### Job item
Reproduce the data word for word, from its very start through the line containing "Гидромолоты JCB", including both ends. Omit the pictures from your answer.

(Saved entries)
Content starts
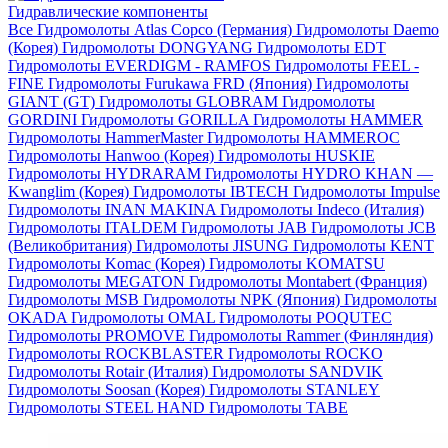
Гидравлические компоненты
Все
Гидромолоты Atlas Copco (Германия)
Гидромолоты Daemo
(Корея)
Гидромолоты DONGYANG
Гидромолоты EDT
Гидромолоты EVERDIGM - RAMFOS
Гидромолоты FEEL -
FINE
Гидромолоты Furukawa FRD (Япония)
Гидромолоты
GIANT (GT)
Гидромолоты GLOBRAM
Гидромолоты
GORDINI
Гидромолоты GORILLA
Гидромолоты HAMMER
Гидромолоты HammerMaster
Гидромолоты HAMMEROC
Гидромолоты Hanwoo (Корея)
Гидромолоты HUSKIE
Гидромолоты HYDRARAM
Гидромолоты HYDRO KHAN —
Kwanglim (Корея)
Гидромолоты IBTECH
Гидромолоты Impulse
Гидромолоты INAN MAKINA
Гидромолоты Indeco (Италия)
Гидромолоты ITALDEM
Гидромолоты JAB
Гидромолоты JCB
(Великобритания)
Гидромолоты JISUNG
Гидромолоты KENT
Гидромолоты Komac (Корея)
Гидромолоты KOMATSU
Гидромолоты MEGATON
Гидромолоты Montabert (Франция)
Гидромолоты MSB
Гидромолоты NPK (Япония)
Гидромолоты
OKADA
Гидромолоты OMAL
Гидромолоты POQUTEC
Гидромолоты PROMOVE
Гидромолоты Rammer (Финляндия)
Гидромолоты ROCKBLASTER
Гидромолоты ROCKO
Гидромолоты Rotair (Италия)
Гидромолоты SANDVIK
Гидромолоты Soosan (Корея)
Гидромолоты STANLEY
Гидромолоты STEEL HAND
Гидромолоты TABE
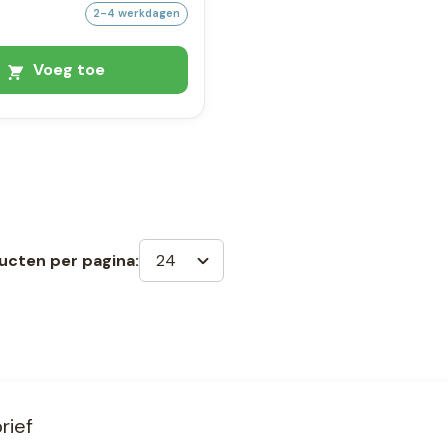
2-4 werkdagen
Voeg toe
24
ucten per pagina:
rief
Content ends
### Output for this task
Гидравлические компоненты
Все
Гидромолоты Atlas Copco (Германия)
Гидромолоты Daemo
(Корея)
Гидромолоты DONGYANG
Гидромолоты EDT
Гидромолоты EVERDIGM - RAMFOS
Гидромолоты FEEL -
FINE
Гидромолоты Furukawa FRD (Япония)
Гидромолоты
GIANT (GT)
Гидромолоты GLOBRAM
Гидромолоты
GORDINI
Гидромолоты GORILLA
Гидромолоты HAMMER
Гидромолоты HammerMaster
Гидромолоты HAMMEROC
Гидромолоты Hanwoo (Корея)
Гидромолоты HUSKIE
Гидромолоты HYDRARAM
Гидромолоты HYDRO KHAN —
Kwanglim (Корея)
Гидромолоты IBTECH
Гидромолоты Impulse
Гидромолоты INAN MAKINA
Гидромолоты Indeco (Италия)
Гидромолоты ITALDEM
Гидромолоты JAB
Гидромолоты JCB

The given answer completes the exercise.